** Begin Material supplied **

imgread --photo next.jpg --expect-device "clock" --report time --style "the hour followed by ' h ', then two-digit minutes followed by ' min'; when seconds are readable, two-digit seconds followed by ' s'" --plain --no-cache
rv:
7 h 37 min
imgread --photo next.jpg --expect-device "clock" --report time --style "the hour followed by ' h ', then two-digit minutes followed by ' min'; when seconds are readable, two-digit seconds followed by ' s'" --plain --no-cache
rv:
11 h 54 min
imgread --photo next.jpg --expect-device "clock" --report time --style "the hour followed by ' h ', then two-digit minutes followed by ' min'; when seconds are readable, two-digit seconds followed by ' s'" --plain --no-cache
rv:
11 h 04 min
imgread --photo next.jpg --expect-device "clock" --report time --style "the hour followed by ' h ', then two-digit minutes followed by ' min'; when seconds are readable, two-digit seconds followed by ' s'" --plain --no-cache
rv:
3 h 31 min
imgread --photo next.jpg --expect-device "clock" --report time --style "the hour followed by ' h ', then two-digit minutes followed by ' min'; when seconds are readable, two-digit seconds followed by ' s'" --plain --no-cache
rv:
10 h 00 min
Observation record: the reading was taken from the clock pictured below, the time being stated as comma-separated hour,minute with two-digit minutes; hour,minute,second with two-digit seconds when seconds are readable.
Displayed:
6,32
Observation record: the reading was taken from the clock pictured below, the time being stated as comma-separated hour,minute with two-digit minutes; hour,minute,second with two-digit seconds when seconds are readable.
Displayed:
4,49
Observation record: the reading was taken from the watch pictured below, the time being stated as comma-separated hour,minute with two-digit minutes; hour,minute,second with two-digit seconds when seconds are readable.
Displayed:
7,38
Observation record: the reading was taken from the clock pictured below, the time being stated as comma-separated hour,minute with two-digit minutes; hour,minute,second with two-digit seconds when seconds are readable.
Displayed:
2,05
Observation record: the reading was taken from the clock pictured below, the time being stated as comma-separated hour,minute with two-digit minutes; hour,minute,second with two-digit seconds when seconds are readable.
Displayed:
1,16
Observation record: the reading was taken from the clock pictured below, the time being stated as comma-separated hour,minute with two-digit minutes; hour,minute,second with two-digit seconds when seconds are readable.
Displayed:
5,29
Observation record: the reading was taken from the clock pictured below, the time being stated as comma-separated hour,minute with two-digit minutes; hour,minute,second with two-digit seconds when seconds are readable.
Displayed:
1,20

** End Material supplied **

Copy out the material above word for word, starting at its first line and going down through the line that contains "11 h 54 min", with both of those lines included.

### Correct answer
imgread --photo next.jpg --expect-device "clock" --report time --style "the hour followed by ' h ', then two-digit minutes followed by ' min'; when seconds are readable, two-digit seconds followed by ' s'" --plain --no-cache
rv:
7 h 37 min
imgread --photo next.jpg --expect-device "clock" --report time --style "the hour followed by ' h ', then two-digit minutes followed by ' min'; when seconds are readable, two-digit seconds followed by ' s'" --plain --no-cache
rv:
11 h 54 min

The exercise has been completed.